Task goal :: Return the text lines of all the rows below unchanged, leaving out the pictures.

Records
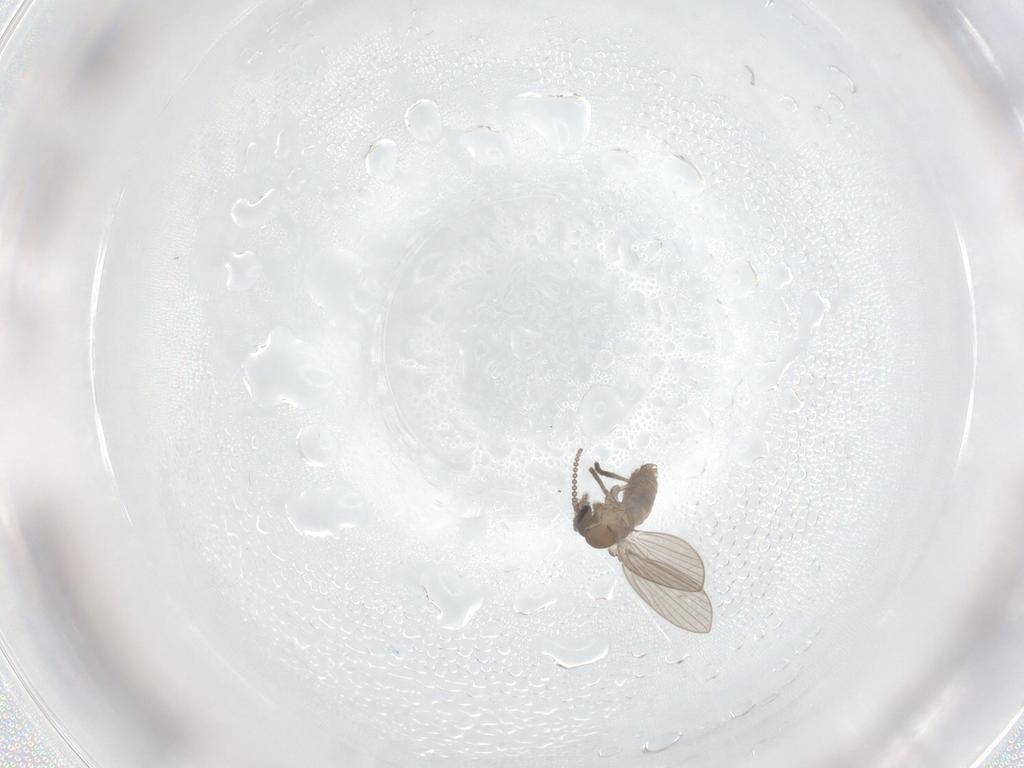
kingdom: Animalia
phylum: Arthropoda
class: Insecta
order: Diptera
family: Psychodidae
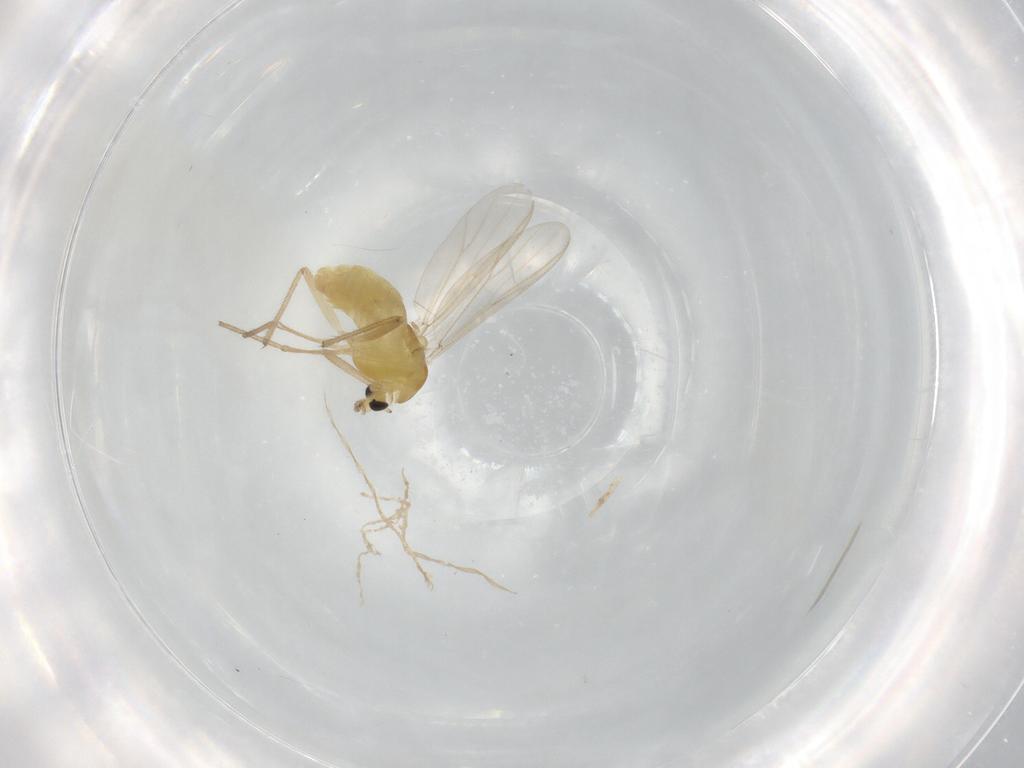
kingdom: Animalia
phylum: Arthropoda
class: Insecta
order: Diptera
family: Chironomidae
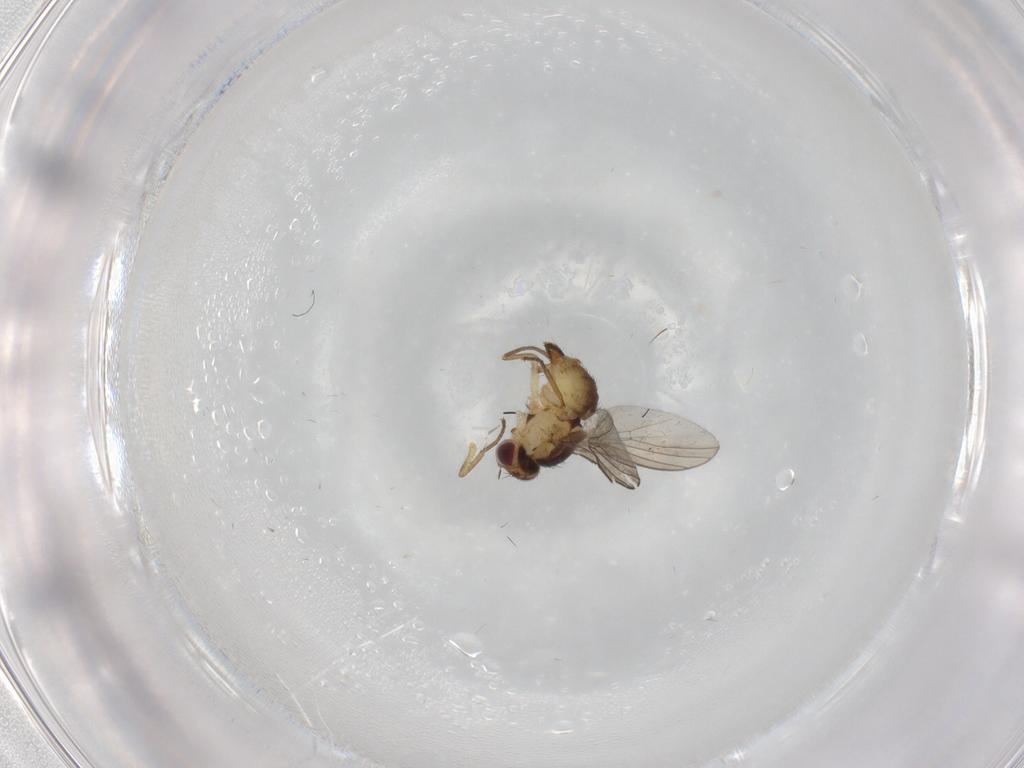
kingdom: Animalia
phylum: Arthropoda
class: Insecta
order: Diptera
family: Agromyzidae
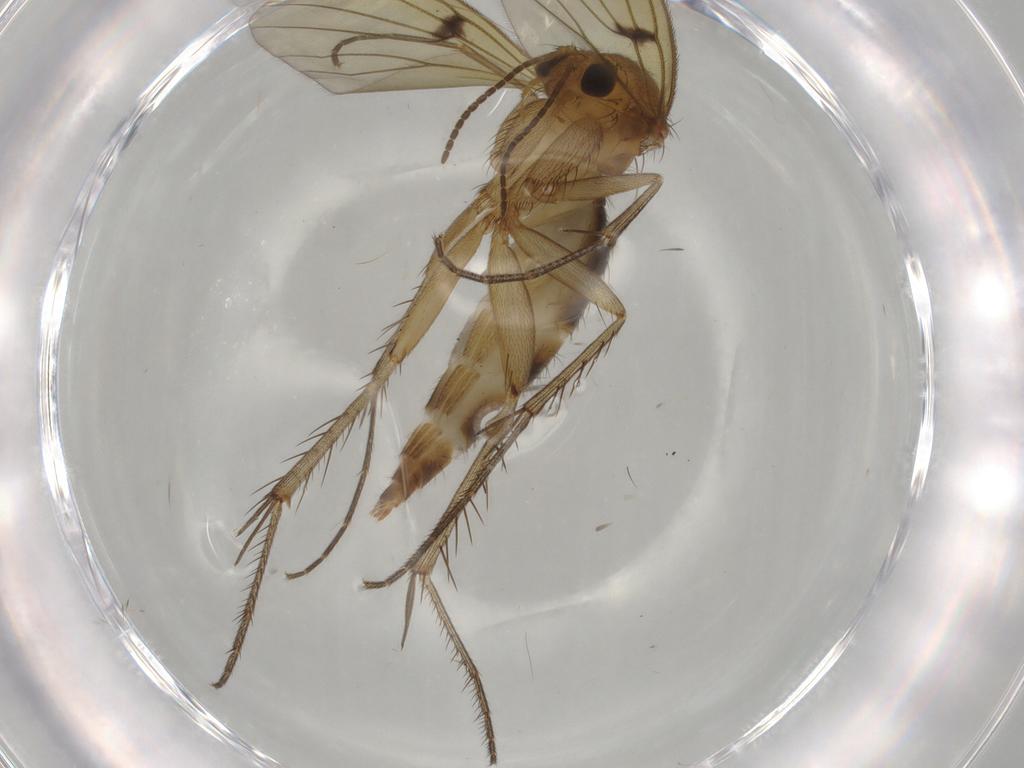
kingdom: Animalia
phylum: Arthropoda
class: Insecta
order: Diptera
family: Mycetophilidae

Solution for this problem ::
kingdom: Animalia
phylum: Arthropoda
class: Insecta
order: Diptera
family: Psychodidae
kingdom: Animalia
phylum: Arthropoda
class: Insecta
order: Diptera
family: Chironomidae
kingdom: Animalia
phylum: Arthropoda
class: Insecta
order: Diptera
family: Agromyzidae
kingdom: Animalia
phylum: Arthropoda
class: Insecta
order: Diptera
family: Mycetophilidae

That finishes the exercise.